Cross-validation for solution path of Logistic FAR. — Logistic_FAR_CV

Logistic_FAR_CV_opath finds the solution path of logistic functional additive regression with log-contrast constrain via Logistic_FAR_OPath, which means it will perform within-group orthonormalization to standardize the data before the real computation. Also, it uses cross-validation to assess the goodness of the estimations in the solution path.

Usage

Logistic_FAR_CV_opath(
  y_vec,
  x_mat,
  h,
  kn,
  p,
  p_type,
  p_param,
  lambda_seq,
  lambda_length,
  min_lambda_ratio = 0.01,
  mu2,
  a = 1,
  bj_vec = rep(1/sqrt(kn), p),
  cj_vec = rep(1, p),
  rj_vec = 1e-05,
  svd_thresh = 10^(-6),
  relax_vec,
  delta_init,
  eta_stack_init,
  mu_1_init,
  tol,
  max_iter,
  nfold = 5,
  fold_seed = NULL,
  post_selection = FALSE,
  post_a = 1,
  verbose = 0
)

Arguments

y_vec: response vector, 0 for control, 1 for case. n = length(y_vec) is the number of observations.
x_mat: covariate matrix, consists of two parts. dim(x_mat) = (n, h + p * kn) First h columns are for demographical covariates(can include an intercept term) Rest columns are for p functional covariates, each being represented by a set of basis functions resulting kn covariates.
h, kn, p: dimension information for the dataset(x_mat).
p_type: an character variable indicating different types of the penalty
p_param: numerical vector for the penalty function. p_param[1] store sthe lambda value and will be provided by lambda_seq.
lambda_seq: a non-negative sequence of lambda, along which the solution path is searched.
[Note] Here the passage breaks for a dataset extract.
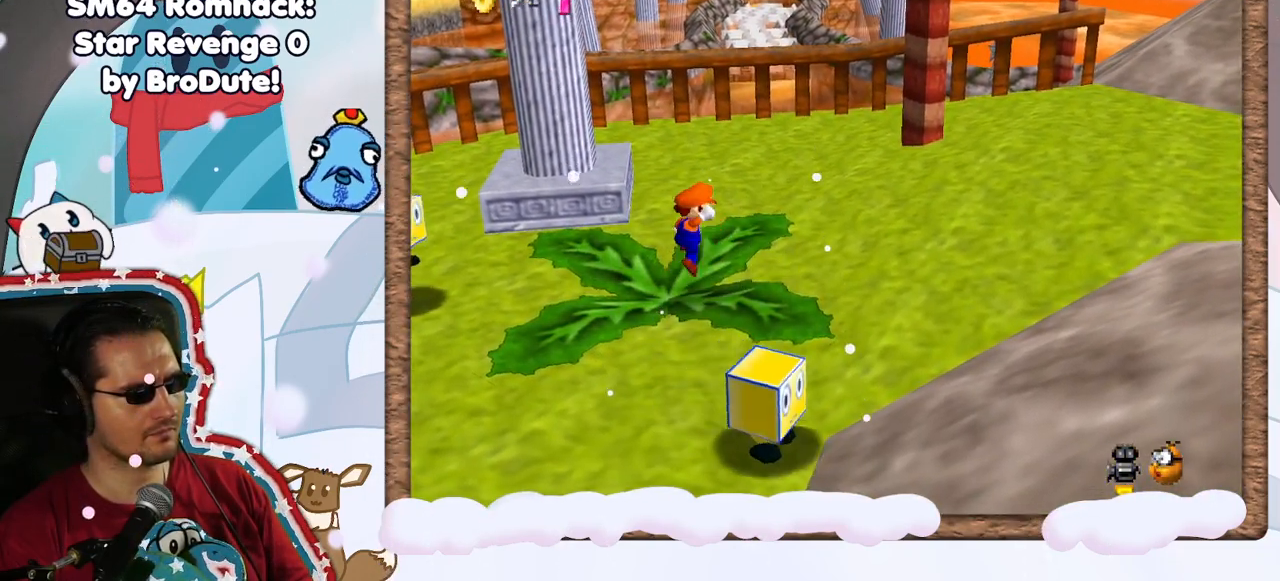
{"dt_ms": 500, "buttons": [], "left_stick": "center", "events": [[50, "left_stick", "left"], [67, "A", "up"], [100, "left_stick", "down-left"], [267, "left_stick", "center"]]}
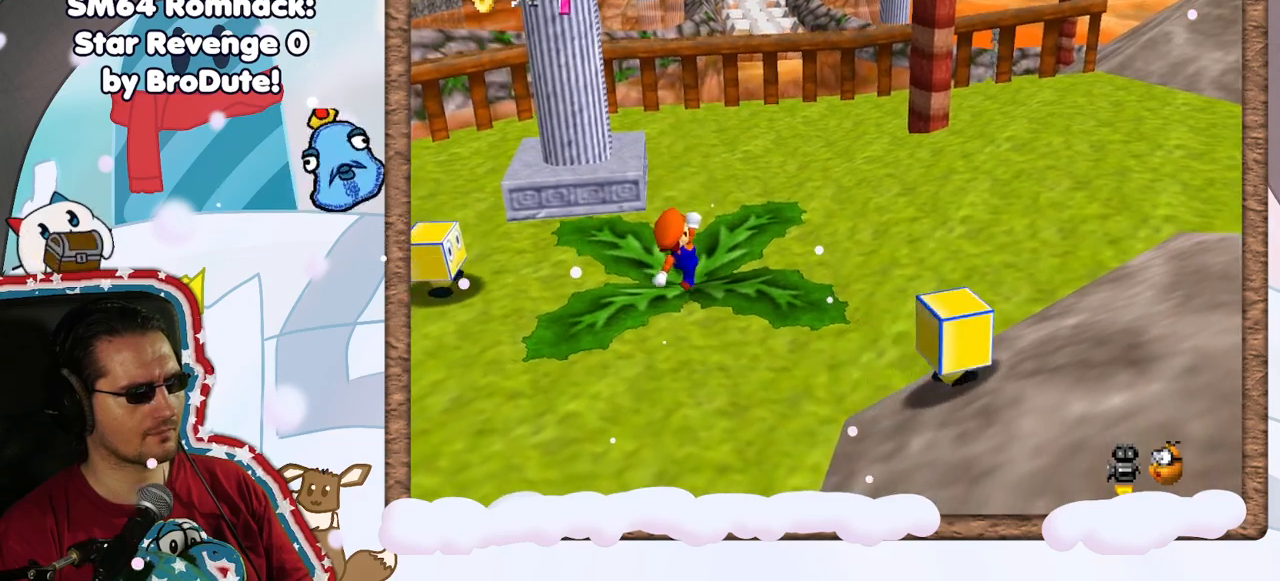
{"dt_ms": 500, "buttons": [], "left_stick": "center", "events": []}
It is RECOMMENED to not supply this parameter and let the function itself determines it from the given data.
lambda_length: length of the lambda sequence when computing lambda_seq. If lambda_seq is provided, then of course lambda_length = length(lambda_seq).
mu2: quadratic term in the ADMM algorithm
a, bj_vec, cj_vec, rj_vec: parameters for the algorithm. See Algorithm_Details.pdf for more information.
svd_thresh: a small value for threashing the singular value vectors.
relax_vec: not used
delta_init, eta_stack_init, mu1_init: initial values for the algorithm.
tol, max_iter: convergence tolerance and max number of iteration of the algorithm.
nfold: integer, number of folds
fold_seed: if supplied, use this seed to generate the partitions for cross-validation. Can be useful for reproducible runs.
post_selection: bool, should the function also computes cross-validation results based on post selection estimation results.
post_a: a for the post selection estimation.
verbose: integer, indicating level of information to be printed during computation, currently supports: always: some info if something went wrong, e.g. when no penalty function is matched 1: information about the start and stop of the iteration 2. How the loss value is changed during each iteration
min_lam_ratio:: min(lambda_seq) / max{lambda_seq}. This function uses this parameter to determine the minimal value of lambda_seq. If p > n, then it is recommended to set this no smaller than 0.01 (sometimes even 0.05), otherwise you can set it to 0.001 or even smaller.

Value

A list containing the solution path of delta, eta_stack, mu1 and some computation information such as convergency, iteration number and the lambda sequence of this solution path. Also information of CV is returned such as the fold ID for each observation, the loglikelihood results on each test set and the index with the highest average loglik on the testsets. If post_selection = TRUE, same results based on the post selection estimation are also returned.

Note

Although this function will return the index of lambda given the highest averaged loglik on the testsets. It is more recommended to use the stand alone *_pick functions in this packages, such as CV_Pick to find a optimal lambda since those functions give more flexibility.

This function conducts cross validation in a sequential manner. For possible parallel implementation, see Logistic_FAR_CV_opath_par.